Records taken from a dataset
- - - - -
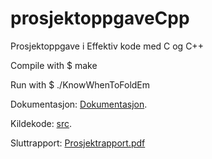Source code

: # prosjektoppgaveCpp
Prosjektoppgave i Effektiv kode med C og C++

Compile with $ make

Run with $ ./KnowWhenToFoldEm

Dokumentasjon: [Dokumentasjon](Dokumentasjon).

Kildekode: [src](src).

Sluttrapport: [Prosjektrapport.pdf](Prosjektrapport)
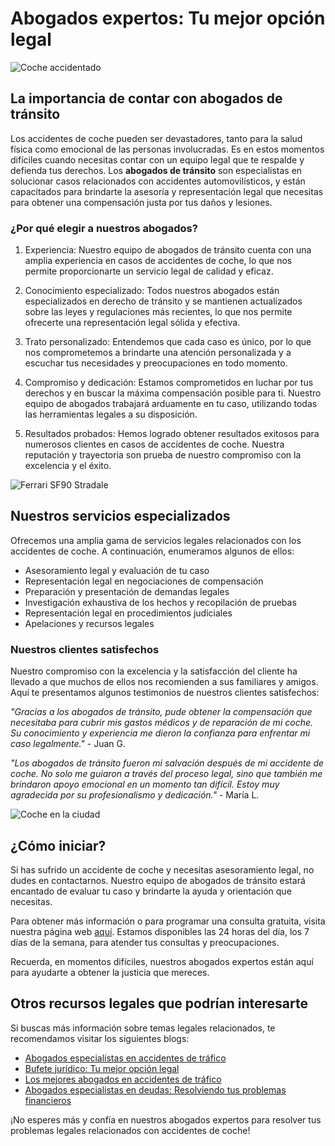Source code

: # Abogados expertos: Tu mejor opción legal

![Coche accidentado](https://images.coches.com/_vn_/kia/Sportage/c399cf1d98a95d24f8e8715dd0b13fb2.jpg)

## La importancia de contar con abogados de tránsito

Los accidentes de coche pueden ser devastadores, tanto para la salud física como emocional de las personas involucradas. Es en estos momentos difíciles cuando necesitas contar con un equipo legal que te respalde y defienda tus derechos. Los **abogados de tránsito** son especialistas en solucionar casos relacionados con accidentes automovilísticos, y están capacitados para brindarte la asesoría y representación legal que necesitas para obtener una compensación justa por tus daños y lesiones.

### ¿Por qué elegir a nuestros abogados?

1. Experiencia: Nuestro equipo de abogados de tránsito cuenta con una amplia experiencia en casos de accidentes de coche, lo que nos permite proporcionarte un servicio legal de calidad y eficaz.

2. Conocimiento especializado: Todos nuestros abogados están especializados en derecho de tránsito y se mantienen actualizados sobre las leyes y regulaciones más recientes, lo que nos permite ofrecerte una representación legal sólida y efectiva.

3. Trato personalizado: Entendemos que cada caso es único, por lo que nos comprometemos a brindarte una atención personalizada y a escuchar tus necesidades y preocupaciones en todo momento.

4. Compromiso y dedicación: Estamos comprometidos en luchar por tus derechos y en buscar la máxima compensación posible para ti. Nuestro equipo de abogados trabajará arduamente en tu caso, utilizando todas las herramientas legales a su disposición.

5. Resultados probados: Hemos logrado obtener resultados exitosos para numerosos clientes en casos de accidentes de coche. Nuestra reputación y trayectoria son prueba de nuestro compromiso con la excelencia y el éxito.

![Ferrari SF90 Stradale](https://media.gq.com.mx/photos/5f6bd44cbc946e88f6c96296/1:1/w_1800,h_1800,c_limit/Ferrari-SF90-Stradale-1ok.jpg)

## Nuestros servicios especializados

Ofrecemos una amplia gama de servicios legales relacionados con los accidentes de coche. A continuación, enumeramos algunos de ellos:

- Asesoramiento legal y evaluación de tu caso
- Representación legal en negociaciones de compensación
- Preparación y presentación de demandas legales
- Investigación exhaustiva de los hechos y recopilación de pruebas
- Representación legal en procedimientos judiciales
- Apelaciones y recursos legales

### Nuestros clientes satisfechos

Nuestro compromiso con la excelencia y la satisfacción del cliente ha llevado a que muchos de ellos nos recomienden a sus familiares y amigos. Aquí te presentamos algunos testimonios de nuestros clientes satisfechos:

*"Gracias a los abogados de tránsito, pude obtener la compensación que necesitaba para cubrir mis gastos médicos y de reparación de mi coche. Su conocimiento y experiencia me dieron la confianza para enfrentar mi caso legalmente."* - Juan G.

*"Los abogados de tránsito fueron mi salvación después de mi accidente de coche. No solo me guiaron a través del proceso legal, sino que también me brindaron apoyo emocional en un momento tan difícil. Estoy muy agradecida por su profesionalismo y dedicación."* - María L.

![Coche en la ciudad](https://www.motor.mapfre.es/media/2018/08/motor-2-cochesespana-2.jpg)

## ¿Cómo iniciar?

Si has sufrido un accidente de coche y necesitas asesoramiento legal, no dudes en contactarnos. Nuestro equipo de abogados de tránsito estará encantado de evaluar tu caso y brindarte la ayuda y orientación que necesitas.

Para obtener más información o para programar una consulta gratuita, visita nuestra página web [aquí](https://www.abogadostf.com). Estamos disponibles las 24 horas del día, los 7 días de la semana, para atender tus consultas y preocupaciones.

Recuerda, en momentos difíciles, nuestros abogados expertos están aquí para ayudarte a obtener la justicia que mereces.

## Otros recursos legales que podrían interesarte

Si buscas más información sobre temas legales relacionados, te recomendamos visitar los siguientes blogs:

- [Abogados especialistas en accidentes de tráfico](/abogados-especialistas-en-accidentes-de-trafico)
- [Bufete jurídico: Tu mejor opción legal](/bufete-juridico)
- [Los mejores abogados en accidentes de tráfico](/los-mejores-abogados-en-accidentes-de-trafico)
- [Abogados especialistas en deudas: Resolviendo tus problemas financieros](/abogados-especialistas-en-deudas)

¡No esperes más y confía en nuestros abogados expertos para resolver tus problemas legales relacionados con accidentes de coche!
- - - - -
ACTION ITEM => Reproduce the text of every item above word for word, leaving out the pictures.

OUTPUT OF THE EXERCISE =>
Source code

: # prosjektoppgaveCpp
Prosjektoppgave i Effektiv kode med C og C++

Compile with $ make

Run with $ ./KnowWhenToFoldEm

Dokumentasjon: [Dokumentasjon](Dokumentasjon).

Kildekode: [src](src).

Sluttrapport: [Prosjektrapport.pdf](Prosjektrapport)
Source code

: # Abogados expertos: Tu mejor opción legal

![Coche accidentado](https://images.coches.com/_vn_/kia/Sportage/c399cf1d98a95d24f8e8715dd0b13fb2.jpg)

## La importancia de contar con abogados de tránsito

Los accidentes de coche pueden ser devastadores, tanto para la salud física como emocional de las personas involucradas. Es en estos momentos difíciles cuando necesitas contar con un equipo legal que te respalde y defienda tus derechos. Los **abogados de tránsito** son especialistas en solucionar casos relacionados con accidentes automovilísticos, y están capacitados para brindarte la asesoría y representación legal que necesitas para obtener una compensación justa por tus daños y lesiones.

### ¿Por qué elegir a nuestros abogados?

1. Experiencia: Nuestro equipo de abogados de tránsito cuenta con una amplia experiencia en casos de accidentes de coche, lo que nos permite proporcionarte un servicio legal de calidad y eficaz.

2. Conocimiento especializado: Todos nuestros abogados están especializados en derecho de tránsito y se mantienen actualizados sobre las leyes y regulaciones más recientes, lo que nos permite ofrecerte una representación legal sólida y efectiva.

3. Trato personalizado: Entendemos que cada caso es único, por lo que nos comprometemos a brindarte una atención personalizada y a escuchar tus necesidades y preocupaciones en todo momento.

4. Compromiso y dedicación: Estamos comprometidos en luchar por tus derechos y en buscar la máxima compensación posible para ti. Nuestro equipo de abogados trabajará arduamente en tu caso, utilizando todas las herramientas legales a su disposición.

5. Resultados probados: Hemos logrado obtener resultados exitosos para numerosos clientes en casos de accidentes de coche. Nuestra reputación y trayectoria son prueba de nuestro compromiso con la excelencia y el éxito.

![Ferrari SF90 Stradale](https://media.gq.com.mx/photos/5f6bd44cbc946e88f6c96296/1:1/w_1800,h_1800,c_limit/Ferrari-SF90-Stradale-1ok.jpg)

## Nuestros servicios especializados

Ofrecemos una amplia gama de servicios legales relacionados con los accidentes de coche. A continuación, enumeramos algunos de ellos:

- Asesoramiento legal y evaluación de tu caso
- Representación legal en negociaciones de compensación
- Preparación y presentación de demandas legales
- Investigación exhaustiva de los hechos y recopilación de pruebas
- Representación legal en procedimientos judiciales
- Apelaciones y recursos legales

### Nuestros clientes satisfechos

Nuestro compromiso con la excelencia y la satisfacción del cliente ha llevado a que muchos de ellos nos recomienden a sus familiares y amigos. Aquí te presentamos algunos testimonios de nuestros clientes satisfechos:

*"Gracias a los abogados de tránsito, pude obtener la compensación que necesitaba para cubrir mis gastos médicos y de reparación de mi coche. Su conocimiento y experiencia me dieron la confianza para enfrentar mi caso legalmente."* - Juan G.

*"Los abogados de tránsito fueron mi salvación después de mi accidente de coche. No solo me guiaron a través del proceso legal, sino que también me brindaron apoyo emocional en un momento tan difícil. Estoy muy agradecida por su profesionalismo y dedicación."* - María L.

![Coche en la ciudad](https://www.motor.mapfre.es/media/2018/08/motor-2-cochesespana-2.jpg)

## ¿Cómo iniciar?

Si has sufrido un accidente de coche y necesitas asesoramiento legal, no dudes en contactarnos. Nuestro equipo de abogados de tránsito estará encantado de evaluar tu caso y brindarte la ayuda y orientación que necesitas.

Para obtener más información o para programar una consulta gratuita, visita nuestra página web [aquí](https://www.abogadostf.com). Estamos disponibles las 24 horas del día, los 7 días de la semana, para atender tus consultas y preocupaciones.

Recuerda, en momentos difíciles, nuestros abogados expertos están aquí para ayudarte a obtener la justicia que mereces.

## Otros recursos legales que podrían interesarte

Si buscas más información sobre temas legales relacionados, te recomendamos visitar los siguientes blogs:

- [Abogados especialistas en accidentes de tráfico](/abogados-especialistas-en-accidentes-de-trafico)
- [Bufete jurídico: Tu mejor opción legal](/bufete-juridico)
- [Los mejores abogados en accidentes de tráfico](/los-mejores-abogados-en-accidentes-de-trafico)
- [Abogados especialistas en deudas: Resolviendo tus problemas financieros](/abogados-especialistas-en-deudas)

¡No esperes más y confía en nuestros abogados expertos para resolver tus problemas legales relacionados con accidentes de coche!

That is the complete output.